[[ ENTRIES PROVIDED open ]]

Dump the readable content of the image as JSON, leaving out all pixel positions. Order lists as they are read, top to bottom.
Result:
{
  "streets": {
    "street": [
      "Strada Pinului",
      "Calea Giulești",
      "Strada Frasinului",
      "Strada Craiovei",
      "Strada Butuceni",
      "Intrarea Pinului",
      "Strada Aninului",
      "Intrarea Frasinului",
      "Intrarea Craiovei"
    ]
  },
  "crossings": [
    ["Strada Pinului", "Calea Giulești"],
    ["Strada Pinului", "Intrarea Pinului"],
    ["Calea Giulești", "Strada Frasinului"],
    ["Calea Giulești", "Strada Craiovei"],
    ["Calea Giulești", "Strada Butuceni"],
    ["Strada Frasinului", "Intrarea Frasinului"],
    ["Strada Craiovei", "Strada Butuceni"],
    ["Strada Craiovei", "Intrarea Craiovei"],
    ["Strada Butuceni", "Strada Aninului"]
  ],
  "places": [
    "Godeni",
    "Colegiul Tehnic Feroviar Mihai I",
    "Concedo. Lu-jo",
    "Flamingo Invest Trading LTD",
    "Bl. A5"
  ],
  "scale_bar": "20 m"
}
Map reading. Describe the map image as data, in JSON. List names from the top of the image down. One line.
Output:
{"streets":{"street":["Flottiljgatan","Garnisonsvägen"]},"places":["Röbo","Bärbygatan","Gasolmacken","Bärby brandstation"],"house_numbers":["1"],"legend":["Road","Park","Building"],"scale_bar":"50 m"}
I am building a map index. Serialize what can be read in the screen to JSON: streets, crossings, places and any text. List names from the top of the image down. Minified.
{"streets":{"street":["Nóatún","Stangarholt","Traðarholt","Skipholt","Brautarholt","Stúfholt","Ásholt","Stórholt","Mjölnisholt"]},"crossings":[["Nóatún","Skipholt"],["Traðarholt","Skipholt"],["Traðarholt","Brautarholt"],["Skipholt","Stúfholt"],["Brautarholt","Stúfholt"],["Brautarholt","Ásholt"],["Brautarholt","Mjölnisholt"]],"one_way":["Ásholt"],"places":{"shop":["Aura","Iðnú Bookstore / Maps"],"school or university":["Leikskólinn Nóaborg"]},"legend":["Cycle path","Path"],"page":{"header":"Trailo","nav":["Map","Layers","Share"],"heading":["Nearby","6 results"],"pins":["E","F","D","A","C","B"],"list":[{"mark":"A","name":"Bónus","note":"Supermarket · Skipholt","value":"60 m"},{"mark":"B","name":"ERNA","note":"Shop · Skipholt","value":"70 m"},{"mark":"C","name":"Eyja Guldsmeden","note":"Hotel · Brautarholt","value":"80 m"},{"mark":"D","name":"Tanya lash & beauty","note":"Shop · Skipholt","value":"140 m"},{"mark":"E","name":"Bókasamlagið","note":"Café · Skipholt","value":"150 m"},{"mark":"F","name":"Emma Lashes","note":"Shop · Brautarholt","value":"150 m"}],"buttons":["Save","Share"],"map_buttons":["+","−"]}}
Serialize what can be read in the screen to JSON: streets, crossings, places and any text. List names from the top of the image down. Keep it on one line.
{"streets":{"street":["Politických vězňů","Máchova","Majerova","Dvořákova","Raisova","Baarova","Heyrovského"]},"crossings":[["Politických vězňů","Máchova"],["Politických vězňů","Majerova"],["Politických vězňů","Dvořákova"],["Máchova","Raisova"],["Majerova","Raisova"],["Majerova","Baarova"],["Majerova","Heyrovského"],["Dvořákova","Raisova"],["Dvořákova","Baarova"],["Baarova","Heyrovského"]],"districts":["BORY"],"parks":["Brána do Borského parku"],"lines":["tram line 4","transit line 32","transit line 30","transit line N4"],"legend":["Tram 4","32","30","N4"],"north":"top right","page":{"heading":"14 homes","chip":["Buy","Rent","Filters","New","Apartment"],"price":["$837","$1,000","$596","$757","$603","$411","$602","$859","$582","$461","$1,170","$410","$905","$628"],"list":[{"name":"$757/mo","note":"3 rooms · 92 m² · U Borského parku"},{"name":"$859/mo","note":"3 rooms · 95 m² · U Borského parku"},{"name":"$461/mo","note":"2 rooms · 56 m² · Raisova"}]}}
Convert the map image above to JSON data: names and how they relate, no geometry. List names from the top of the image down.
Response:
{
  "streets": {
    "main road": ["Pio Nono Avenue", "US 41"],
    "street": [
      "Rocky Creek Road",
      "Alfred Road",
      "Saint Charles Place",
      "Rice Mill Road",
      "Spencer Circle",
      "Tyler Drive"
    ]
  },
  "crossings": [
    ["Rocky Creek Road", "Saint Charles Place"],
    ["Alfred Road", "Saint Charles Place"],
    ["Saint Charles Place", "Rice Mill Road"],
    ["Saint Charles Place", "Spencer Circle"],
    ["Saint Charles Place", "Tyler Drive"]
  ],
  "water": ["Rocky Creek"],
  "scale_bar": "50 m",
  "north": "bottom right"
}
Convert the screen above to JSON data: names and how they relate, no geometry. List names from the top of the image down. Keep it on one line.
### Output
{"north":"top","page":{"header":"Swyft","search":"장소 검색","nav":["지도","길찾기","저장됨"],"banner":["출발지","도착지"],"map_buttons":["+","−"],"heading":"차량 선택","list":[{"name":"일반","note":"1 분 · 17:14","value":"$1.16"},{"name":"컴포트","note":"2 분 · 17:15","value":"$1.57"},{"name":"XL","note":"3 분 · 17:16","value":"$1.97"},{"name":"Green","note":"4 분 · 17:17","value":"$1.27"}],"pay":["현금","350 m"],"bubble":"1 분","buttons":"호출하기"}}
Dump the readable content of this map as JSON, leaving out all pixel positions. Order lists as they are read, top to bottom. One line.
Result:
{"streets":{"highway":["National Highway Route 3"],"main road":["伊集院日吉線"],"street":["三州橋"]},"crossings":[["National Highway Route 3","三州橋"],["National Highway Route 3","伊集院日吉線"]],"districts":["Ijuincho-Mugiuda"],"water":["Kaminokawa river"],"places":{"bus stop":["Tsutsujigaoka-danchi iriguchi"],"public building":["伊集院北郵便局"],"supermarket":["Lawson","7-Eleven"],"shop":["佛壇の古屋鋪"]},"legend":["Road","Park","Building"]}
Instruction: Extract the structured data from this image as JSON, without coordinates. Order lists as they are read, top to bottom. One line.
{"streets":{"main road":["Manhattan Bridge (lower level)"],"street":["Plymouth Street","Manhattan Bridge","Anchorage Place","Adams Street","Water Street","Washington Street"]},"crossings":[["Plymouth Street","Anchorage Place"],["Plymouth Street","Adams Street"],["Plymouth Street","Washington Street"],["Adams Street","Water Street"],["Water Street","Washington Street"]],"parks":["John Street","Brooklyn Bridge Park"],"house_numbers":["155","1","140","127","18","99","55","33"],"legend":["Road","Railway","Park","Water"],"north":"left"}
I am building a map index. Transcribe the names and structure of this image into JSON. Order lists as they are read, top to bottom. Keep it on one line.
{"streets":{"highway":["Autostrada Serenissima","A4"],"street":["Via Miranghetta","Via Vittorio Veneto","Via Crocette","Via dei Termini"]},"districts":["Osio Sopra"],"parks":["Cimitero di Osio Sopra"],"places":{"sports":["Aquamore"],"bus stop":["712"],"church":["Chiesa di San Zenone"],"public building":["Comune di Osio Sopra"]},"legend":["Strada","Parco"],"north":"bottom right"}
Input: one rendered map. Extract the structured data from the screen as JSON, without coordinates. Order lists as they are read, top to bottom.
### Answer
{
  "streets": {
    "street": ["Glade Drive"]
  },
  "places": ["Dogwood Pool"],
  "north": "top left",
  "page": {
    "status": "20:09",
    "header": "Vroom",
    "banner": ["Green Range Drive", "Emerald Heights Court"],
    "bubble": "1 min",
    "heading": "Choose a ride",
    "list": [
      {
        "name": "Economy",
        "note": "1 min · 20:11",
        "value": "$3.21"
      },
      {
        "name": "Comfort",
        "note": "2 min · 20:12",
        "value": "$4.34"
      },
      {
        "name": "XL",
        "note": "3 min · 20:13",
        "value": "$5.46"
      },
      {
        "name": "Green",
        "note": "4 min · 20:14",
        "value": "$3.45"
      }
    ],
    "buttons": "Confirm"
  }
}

[[ ENTRIES PROVIDED closed ]]

_EXERCISE INSTRUCTIONS_: Line count for the word "above": state how many lines of the listing hold it, and give only that number.

_RESPONSE AREA_: 2